Written task:
Copy the material below word for word, starting at the line that contains "pose: elev=86.0 azim=206.4" and ending at the line that contains "Dot at: (214, 197)". Include both of those lines.

Provided records:
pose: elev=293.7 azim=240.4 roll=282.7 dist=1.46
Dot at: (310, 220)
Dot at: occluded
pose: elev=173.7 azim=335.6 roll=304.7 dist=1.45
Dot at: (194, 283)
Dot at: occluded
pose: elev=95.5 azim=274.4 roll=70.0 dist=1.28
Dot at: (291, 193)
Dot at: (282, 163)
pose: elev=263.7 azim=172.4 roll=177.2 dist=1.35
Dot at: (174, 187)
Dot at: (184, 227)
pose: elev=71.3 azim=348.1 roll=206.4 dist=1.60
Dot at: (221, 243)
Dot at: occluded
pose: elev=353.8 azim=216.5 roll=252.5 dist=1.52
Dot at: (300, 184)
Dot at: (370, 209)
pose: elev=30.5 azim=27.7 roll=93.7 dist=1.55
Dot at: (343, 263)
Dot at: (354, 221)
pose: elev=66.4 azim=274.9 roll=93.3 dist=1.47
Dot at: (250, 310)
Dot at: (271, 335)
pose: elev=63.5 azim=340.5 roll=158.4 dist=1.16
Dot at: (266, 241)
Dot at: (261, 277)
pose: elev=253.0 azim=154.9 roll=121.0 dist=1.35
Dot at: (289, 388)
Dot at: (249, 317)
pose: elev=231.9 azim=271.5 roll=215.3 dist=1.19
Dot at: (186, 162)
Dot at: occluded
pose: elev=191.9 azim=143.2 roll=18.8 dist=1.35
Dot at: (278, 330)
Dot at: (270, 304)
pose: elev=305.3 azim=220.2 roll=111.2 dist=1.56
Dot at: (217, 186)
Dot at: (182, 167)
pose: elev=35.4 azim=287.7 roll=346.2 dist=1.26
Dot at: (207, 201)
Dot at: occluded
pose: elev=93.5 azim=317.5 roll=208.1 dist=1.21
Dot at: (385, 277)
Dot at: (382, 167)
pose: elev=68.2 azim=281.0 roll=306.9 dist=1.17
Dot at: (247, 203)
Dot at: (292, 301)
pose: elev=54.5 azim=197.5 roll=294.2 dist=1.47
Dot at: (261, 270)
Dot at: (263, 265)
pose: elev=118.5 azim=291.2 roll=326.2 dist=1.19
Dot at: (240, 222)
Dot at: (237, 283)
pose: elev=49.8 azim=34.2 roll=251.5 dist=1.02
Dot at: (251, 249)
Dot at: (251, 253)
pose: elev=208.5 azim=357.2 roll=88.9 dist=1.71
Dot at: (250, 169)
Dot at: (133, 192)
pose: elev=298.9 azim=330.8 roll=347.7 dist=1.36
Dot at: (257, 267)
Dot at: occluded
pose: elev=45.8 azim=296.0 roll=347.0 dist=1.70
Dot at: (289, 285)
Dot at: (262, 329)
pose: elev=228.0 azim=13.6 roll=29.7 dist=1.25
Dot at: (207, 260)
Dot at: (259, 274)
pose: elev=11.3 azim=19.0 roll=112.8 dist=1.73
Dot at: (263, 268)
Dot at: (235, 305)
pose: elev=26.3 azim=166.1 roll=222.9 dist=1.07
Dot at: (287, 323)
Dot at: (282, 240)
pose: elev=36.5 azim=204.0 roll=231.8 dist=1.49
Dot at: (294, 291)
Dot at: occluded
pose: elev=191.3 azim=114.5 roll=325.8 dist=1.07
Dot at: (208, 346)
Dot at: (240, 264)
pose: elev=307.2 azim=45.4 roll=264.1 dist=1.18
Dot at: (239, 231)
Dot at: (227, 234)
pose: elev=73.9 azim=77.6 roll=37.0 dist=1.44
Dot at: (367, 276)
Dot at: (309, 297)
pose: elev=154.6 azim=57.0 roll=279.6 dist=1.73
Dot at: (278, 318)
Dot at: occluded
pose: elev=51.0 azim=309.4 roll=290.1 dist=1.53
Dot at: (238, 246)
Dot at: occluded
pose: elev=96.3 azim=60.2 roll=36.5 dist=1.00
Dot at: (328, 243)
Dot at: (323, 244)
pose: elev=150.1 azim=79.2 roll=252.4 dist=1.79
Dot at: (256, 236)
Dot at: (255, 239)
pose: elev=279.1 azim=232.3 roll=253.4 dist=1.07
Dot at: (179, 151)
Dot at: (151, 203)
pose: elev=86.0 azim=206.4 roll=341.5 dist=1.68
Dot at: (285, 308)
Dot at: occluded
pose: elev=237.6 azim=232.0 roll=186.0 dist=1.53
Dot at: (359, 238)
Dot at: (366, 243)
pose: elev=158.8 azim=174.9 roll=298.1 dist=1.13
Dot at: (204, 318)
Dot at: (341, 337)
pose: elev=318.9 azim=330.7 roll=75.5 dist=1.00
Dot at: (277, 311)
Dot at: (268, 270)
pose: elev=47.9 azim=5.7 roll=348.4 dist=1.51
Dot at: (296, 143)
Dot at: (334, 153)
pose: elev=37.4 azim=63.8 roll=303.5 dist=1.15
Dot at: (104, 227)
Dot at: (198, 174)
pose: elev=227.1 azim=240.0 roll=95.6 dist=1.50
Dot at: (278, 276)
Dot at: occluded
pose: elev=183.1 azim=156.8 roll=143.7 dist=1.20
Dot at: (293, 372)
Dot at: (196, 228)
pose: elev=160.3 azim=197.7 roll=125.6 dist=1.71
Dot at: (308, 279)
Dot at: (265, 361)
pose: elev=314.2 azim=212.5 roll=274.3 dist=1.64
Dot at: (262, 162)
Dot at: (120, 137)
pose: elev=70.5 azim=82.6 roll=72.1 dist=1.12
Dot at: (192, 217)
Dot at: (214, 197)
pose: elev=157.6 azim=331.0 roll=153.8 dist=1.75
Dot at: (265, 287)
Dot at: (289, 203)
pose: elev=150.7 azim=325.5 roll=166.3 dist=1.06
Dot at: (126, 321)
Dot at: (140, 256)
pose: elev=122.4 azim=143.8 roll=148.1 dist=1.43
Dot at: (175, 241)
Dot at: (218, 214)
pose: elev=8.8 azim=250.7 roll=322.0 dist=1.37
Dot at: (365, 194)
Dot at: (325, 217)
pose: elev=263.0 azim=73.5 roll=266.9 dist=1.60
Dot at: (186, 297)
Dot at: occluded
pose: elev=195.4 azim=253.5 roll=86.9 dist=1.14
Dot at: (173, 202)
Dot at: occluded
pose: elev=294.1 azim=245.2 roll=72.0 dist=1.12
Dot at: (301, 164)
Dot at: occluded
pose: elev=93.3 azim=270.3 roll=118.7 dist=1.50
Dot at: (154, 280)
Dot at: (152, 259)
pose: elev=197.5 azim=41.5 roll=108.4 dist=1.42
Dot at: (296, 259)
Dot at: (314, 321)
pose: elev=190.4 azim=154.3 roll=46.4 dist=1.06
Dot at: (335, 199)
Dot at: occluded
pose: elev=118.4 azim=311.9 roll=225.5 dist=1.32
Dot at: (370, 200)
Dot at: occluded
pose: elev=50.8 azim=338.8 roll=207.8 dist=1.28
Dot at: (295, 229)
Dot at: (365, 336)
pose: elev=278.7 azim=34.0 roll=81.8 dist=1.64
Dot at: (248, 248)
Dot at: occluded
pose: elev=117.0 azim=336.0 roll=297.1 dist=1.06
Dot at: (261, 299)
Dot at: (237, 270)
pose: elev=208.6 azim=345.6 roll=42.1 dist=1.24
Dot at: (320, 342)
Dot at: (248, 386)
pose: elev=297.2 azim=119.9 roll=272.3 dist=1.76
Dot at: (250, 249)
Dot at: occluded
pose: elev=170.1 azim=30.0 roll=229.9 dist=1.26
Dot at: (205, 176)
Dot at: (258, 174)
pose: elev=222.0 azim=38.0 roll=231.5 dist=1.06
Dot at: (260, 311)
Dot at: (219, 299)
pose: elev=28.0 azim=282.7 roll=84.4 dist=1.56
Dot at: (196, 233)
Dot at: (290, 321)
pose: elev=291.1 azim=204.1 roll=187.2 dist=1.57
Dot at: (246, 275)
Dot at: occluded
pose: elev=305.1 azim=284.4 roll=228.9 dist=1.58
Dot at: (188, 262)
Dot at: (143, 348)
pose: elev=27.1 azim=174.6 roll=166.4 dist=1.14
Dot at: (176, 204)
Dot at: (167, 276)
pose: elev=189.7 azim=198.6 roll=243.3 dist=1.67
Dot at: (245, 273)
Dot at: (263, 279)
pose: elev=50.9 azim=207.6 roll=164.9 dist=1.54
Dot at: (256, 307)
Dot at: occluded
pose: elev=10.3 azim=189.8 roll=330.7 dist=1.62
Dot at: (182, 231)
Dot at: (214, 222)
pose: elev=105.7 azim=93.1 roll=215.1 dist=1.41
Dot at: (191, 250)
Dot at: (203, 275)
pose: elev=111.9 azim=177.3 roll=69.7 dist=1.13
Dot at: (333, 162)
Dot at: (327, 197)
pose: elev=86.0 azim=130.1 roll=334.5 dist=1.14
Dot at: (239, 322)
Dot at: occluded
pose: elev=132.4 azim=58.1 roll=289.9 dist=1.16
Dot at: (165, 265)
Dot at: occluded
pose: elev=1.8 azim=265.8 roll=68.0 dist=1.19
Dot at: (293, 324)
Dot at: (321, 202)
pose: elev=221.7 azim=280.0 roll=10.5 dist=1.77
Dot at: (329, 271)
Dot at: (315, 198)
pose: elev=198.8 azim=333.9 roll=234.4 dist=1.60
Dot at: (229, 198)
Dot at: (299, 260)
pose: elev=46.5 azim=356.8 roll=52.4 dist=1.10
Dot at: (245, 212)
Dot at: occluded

Written solution:
pose: elev=86.0 azim=206.4 roll=341.5 dist=1.68
Dot at: (285, 308)
Dot at: occluded
pose: elev=237.6 azim=232.0 roll=186.0 dist=1.53
Dot at: (359, 238)
Dot at: (366, 243)
pose: elev=158.8 azim=174.9 roll=298.1 dist=1.13
Dot at: (204, 318)
Dot at: (341, 337)
pose: elev=318.9 azim=330.7 roll=75.5 dist=1.00
Dot at: (277, 311)
Dot at: (268, 270)
pose: elev=47.9 azim=5.7 roll=348.4 dist=1.51
Dot at: (296, 143)
Dot at: (334, 153)
pose: elev=37.4 azim=63.8 roll=303.5 dist=1.15
Dot at: (104, 227)
Dot at: (198, 174)
pose: elev=227.1 azim=240.0 roll=95.6 dist=1.50
Dot at: (278, 276)
Dot at: occluded
pose: elev=183.1 azim=156.8 roll=143.7 dist=1.20
Dot at: (293, 372)
Dot at: (196, 228)
pose: elev=160.3 azim=197.7 roll=125.6 dist=1.71
Dot at: (308, 279)
Dot at: (265, 361)
pose: elev=314.2 azim=212.5 roll=274.3 dist=1.64
Dot at: (262, 162)
Dot at: (120, 137)
pose: elev=70.5 azim=82.6 roll=72.1 dist=1.12
Dot at: (192, 217)
Dot at: (214, 197)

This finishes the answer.